[Text segment — start]
Canadian provinces move toward privatizing healthcare
Three premiers are taking initial steps that could change Canada's system.
Universal healthcare is as much a source of Canada's identity and national pride as the red maple leaf stitched to its flag. Ever since the groundwork was laid in 1947, universal coverage has been a right for all Canadians, regardless of their economic standing.
Yet while most Canadians are satisfied with the current system, economic pressure is building for reform. As a result, three provincial premiers are signaling a move toward privatization which could significantly alter the Canadian healthcare landscape.
"Our healthcare system is on life support and it is fading fast," said British Columbia premier Gordon Campbell recently.
The premiers of Alberta, Ontario, and British Columbia say ballooning costs and long delays for some procedures can only be solved by private initiatives. Up to 40 percent of their provincial budgets goes toward healthcare.
[Text segment — finish]
[Stored data — start]
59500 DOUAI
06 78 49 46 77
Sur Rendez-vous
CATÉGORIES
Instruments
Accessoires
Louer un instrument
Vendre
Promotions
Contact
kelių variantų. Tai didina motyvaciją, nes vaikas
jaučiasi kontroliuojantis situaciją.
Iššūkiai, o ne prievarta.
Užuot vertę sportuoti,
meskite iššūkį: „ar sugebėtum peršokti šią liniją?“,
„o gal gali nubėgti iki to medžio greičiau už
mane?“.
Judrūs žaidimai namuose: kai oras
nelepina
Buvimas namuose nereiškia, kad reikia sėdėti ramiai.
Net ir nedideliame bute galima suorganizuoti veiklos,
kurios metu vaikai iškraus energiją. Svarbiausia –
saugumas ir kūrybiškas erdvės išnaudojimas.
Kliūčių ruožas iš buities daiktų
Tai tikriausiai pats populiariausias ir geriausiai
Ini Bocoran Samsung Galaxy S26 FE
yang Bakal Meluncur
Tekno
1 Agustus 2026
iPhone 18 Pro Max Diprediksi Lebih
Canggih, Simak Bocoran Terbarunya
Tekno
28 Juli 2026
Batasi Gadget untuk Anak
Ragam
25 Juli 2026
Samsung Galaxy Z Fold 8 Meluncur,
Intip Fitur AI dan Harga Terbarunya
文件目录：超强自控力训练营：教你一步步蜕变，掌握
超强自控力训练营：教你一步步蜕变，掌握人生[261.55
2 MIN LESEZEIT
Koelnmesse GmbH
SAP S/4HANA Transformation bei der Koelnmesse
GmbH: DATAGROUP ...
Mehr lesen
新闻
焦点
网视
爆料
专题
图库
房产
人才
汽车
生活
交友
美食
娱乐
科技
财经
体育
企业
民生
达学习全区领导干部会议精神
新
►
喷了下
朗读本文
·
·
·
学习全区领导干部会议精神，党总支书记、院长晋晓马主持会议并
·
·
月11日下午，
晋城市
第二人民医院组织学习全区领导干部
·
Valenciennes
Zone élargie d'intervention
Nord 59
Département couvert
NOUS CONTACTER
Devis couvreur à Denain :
[Stored data — finish]
Please repeat everything in the article on Canadian healthcare privatization from "Yet while most" down to "Gordon Campbell recently.", word for word.

Yet while most Canadians are satisfied with the current system, economic pressure is building for reform. As a result, three provincial premiers are signaling a move toward privatization which could significantly alter the Canadian healthcare landscape.
"Our healthcare system is on life support and it is fading fast," said British Columbia premier Gordon Campbell recently.